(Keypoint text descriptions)
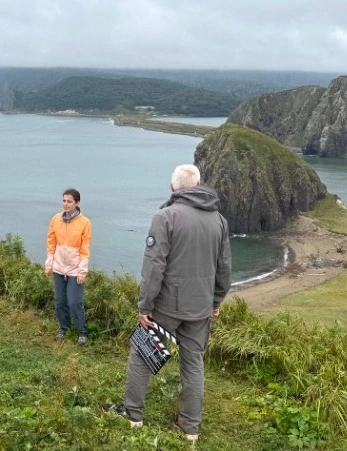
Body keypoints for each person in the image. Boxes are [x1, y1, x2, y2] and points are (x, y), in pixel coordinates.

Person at [106, 164, 231, 442]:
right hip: (200, 307)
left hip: (166, 306)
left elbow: (154, 266)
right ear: (198, 185)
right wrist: (217, 299)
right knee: (193, 362)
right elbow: (224, 266)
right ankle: (190, 428)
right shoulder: (219, 220)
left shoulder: (165, 216)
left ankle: (133, 415)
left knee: (141, 355)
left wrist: (144, 306)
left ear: (173, 188)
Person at [45, 188, 92, 345]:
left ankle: (82, 332)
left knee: (74, 302)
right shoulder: (56, 219)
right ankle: (64, 330)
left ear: (77, 203)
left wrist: (82, 271)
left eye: (69, 201)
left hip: (75, 269)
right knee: (60, 302)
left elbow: (85, 249)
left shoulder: (85, 222)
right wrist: (49, 263)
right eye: (64, 200)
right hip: (59, 267)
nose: (66, 204)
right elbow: (51, 242)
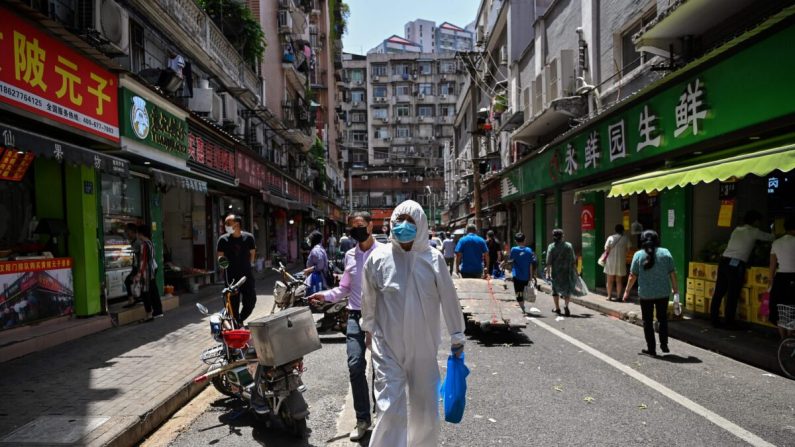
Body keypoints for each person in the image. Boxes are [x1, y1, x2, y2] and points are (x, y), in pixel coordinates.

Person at [362, 200, 465, 447]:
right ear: (391, 224)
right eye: (400, 221)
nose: (404, 227)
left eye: (411, 221)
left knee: (425, 408)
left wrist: (457, 336)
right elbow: (369, 297)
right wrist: (368, 329)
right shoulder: (378, 258)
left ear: (421, 225)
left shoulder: (434, 259)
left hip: (424, 348)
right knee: (388, 407)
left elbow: (449, 299)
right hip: (388, 347)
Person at [308, 212, 381, 441]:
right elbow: (344, 288)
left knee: (380, 369)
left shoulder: (385, 253)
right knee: (355, 363)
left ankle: (381, 416)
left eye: (360, 225)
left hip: (380, 318)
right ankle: (362, 419)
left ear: (371, 226)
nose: (356, 230)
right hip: (355, 316)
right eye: (353, 226)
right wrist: (325, 295)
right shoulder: (350, 254)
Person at [711, 210, 774, 328]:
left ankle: (714, 319)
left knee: (719, 292)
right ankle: (729, 322)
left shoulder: (737, 229)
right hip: (736, 263)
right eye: (759, 221)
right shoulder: (754, 231)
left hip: (724, 261)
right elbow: (771, 238)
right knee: (733, 293)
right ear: (755, 221)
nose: (759, 224)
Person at [623, 230, 678, 356]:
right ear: (657, 240)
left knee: (647, 321)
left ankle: (651, 349)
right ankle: (664, 344)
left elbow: (632, 276)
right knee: (662, 318)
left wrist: (626, 292)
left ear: (642, 241)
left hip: (646, 294)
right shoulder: (666, 253)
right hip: (663, 292)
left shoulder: (638, 255)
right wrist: (676, 290)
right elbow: (672, 274)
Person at [216, 214, 257, 325]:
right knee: (233, 305)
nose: (226, 226)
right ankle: (236, 325)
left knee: (251, 301)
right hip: (231, 278)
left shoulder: (249, 237)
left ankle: (240, 319)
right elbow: (220, 257)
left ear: (237, 224)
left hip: (246, 276)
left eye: (228, 223)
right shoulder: (223, 240)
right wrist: (222, 266)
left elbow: (252, 253)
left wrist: (250, 264)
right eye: (225, 224)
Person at [769, 216, 795, 339]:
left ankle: (782, 337)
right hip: (793, 278)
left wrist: (771, 281)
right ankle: (791, 336)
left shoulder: (776, 242)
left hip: (780, 278)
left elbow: (772, 265)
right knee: (792, 307)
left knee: (781, 308)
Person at [546, 229, 577, 316]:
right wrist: (576, 272)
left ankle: (557, 308)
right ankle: (566, 305)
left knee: (555, 290)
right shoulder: (569, 246)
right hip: (567, 272)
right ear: (562, 236)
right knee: (567, 290)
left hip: (556, 273)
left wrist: (548, 273)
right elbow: (573, 260)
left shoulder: (551, 247)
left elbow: (548, 262)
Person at [137, 224, 163, 320]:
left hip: (146, 271)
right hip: (152, 269)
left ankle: (149, 314)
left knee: (145, 292)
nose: (137, 235)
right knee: (153, 291)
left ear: (140, 233)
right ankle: (158, 311)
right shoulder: (150, 243)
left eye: (137, 233)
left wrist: (139, 273)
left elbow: (143, 260)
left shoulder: (143, 244)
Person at [510, 232, 536, 314]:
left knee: (518, 292)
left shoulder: (513, 250)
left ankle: (522, 307)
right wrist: (531, 277)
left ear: (515, 241)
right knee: (524, 292)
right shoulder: (529, 250)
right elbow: (530, 264)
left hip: (517, 275)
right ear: (525, 240)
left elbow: (511, 260)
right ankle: (523, 306)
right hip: (526, 275)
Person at [604, 224, 630, 301]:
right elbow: (628, 249)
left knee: (609, 280)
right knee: (619, 280)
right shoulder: (625, 239)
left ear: (615, 230)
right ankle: (619, 296)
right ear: (623, 230)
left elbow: (607, 249)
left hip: (610, 262)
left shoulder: (610, 238)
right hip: (620, 262)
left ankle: (609, 296)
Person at [122, 223, 142, 308]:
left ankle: (133, 299)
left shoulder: (137, 242)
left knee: (128, 281)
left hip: (138, 267)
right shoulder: (134, 241)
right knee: (131, 281)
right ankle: (135, 298)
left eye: (128, 233)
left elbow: (139, 256)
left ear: (134, 232)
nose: (127, 235)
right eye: (126, 233)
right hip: (136, 266)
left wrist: (138, 271)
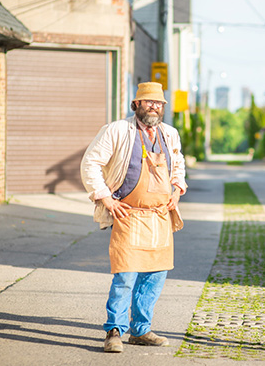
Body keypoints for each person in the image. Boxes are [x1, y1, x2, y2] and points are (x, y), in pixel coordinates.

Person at [80, 82, 187, 353]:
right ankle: (114, 330)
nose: (154, 106)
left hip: (161, 215)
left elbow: (179, 163)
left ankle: (141, 330)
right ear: (135, 105)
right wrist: (105, 197)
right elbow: (90, 163)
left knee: (155, 274)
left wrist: (177, 189)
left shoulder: (170, 134)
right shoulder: (117, 130)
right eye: (148, 102)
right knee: (125, 275)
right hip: (128, 215)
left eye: (159, 103)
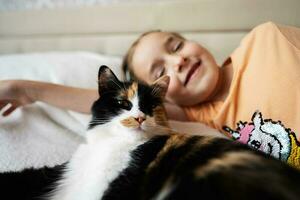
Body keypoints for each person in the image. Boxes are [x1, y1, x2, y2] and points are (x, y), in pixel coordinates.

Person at [1, 22, 300, 167]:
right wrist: (27, 89)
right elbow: (114, 103)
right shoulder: (200, 120)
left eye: (176, 46)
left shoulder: (266, 40)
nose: (178, 61)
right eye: (160, 72)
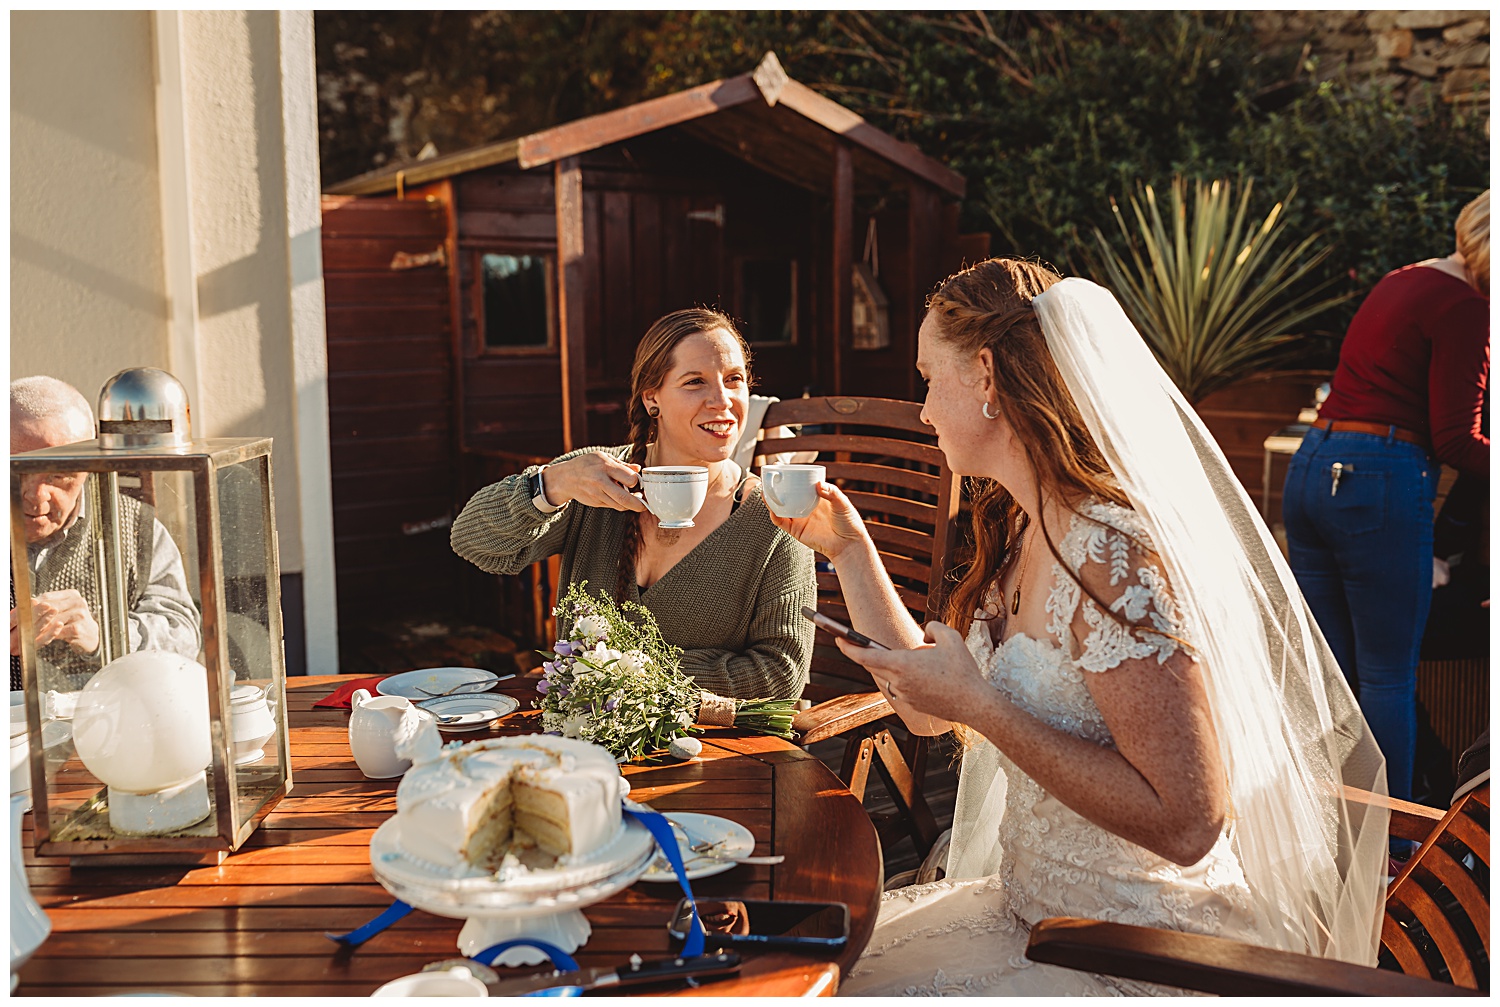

| Task to complete |
Nothing but the lines above, starting at the line that contains "nose: (66, 204)" and ending at the line that contains "right wrist: (676, 290)", should be given again, exactly and without the pictures.

| Problem solution |
nose: (66, 204)
right elbow: (51, 242)
Body keypoints for each person in the image. Boxes are [x1, y1, x2, y2] and points are (x, y), in pixel coordinates.

Person at [362, 200, 465, 447]:
right ear: (391, 224)
right eye: (400, 221)
nose: (404, 227)
left eye: (411, 221)
left knee: (425, 408)
left wrist: (457, 336)
right elbow: (369, 297)
right wrist: (368, 329)
right shoulder: (378, 258)
left ear: (421, 225)
left shoulder: (434, 259)
left hip: (424, 348)
right knee: (388, 407)
left elbow: (449, 299)
right hip: (388, 347)
Person at [308, 212, 381, 441]:
right elbow: (344, 288)
left knee: (380, 369)
left shoulder: (385, 253)
right knee: (355, 363)
left ankle: (381, 416)
left eye: (360, 225)
left hip: (380, 318)
right ankle: (362, 419)
left ear: (371, 226)
nose: (356, 230)
right hip: (355, 316)
right eye: (353, 226)
right wrist: (325, 295)
right shoulder: (350, 254)
Person at [711, 210, 774, 328]:
left ankle: (714, 319)
left knee: (719, 292)
right ankle: (729, 322)
left shoulder: (737, 229)
right hip: (736, 263)
right eye: (759, 221)
right shoulder: (754, 231)
left hip: (724, 261)
right elbow: (771, 238)
right knee: (733, 293)
right ear: (755, 221)
nose: (759, 224)
Person at [623, 230, 678, 356]:
right ear: (657, 240)
left knee: (647, 321)
left ankle: (651, 349)
right ankle: (664, 344)
left elbow: (632, 276)
right knee: (662, 318)
left wrist: (626, 292)
left ear: (642, 241)
left hip: (646, 294)
right shoulder: (666, 253)
right hip: (663, 292)
left shoulder: (638, 255)
right wrist: (676, 290)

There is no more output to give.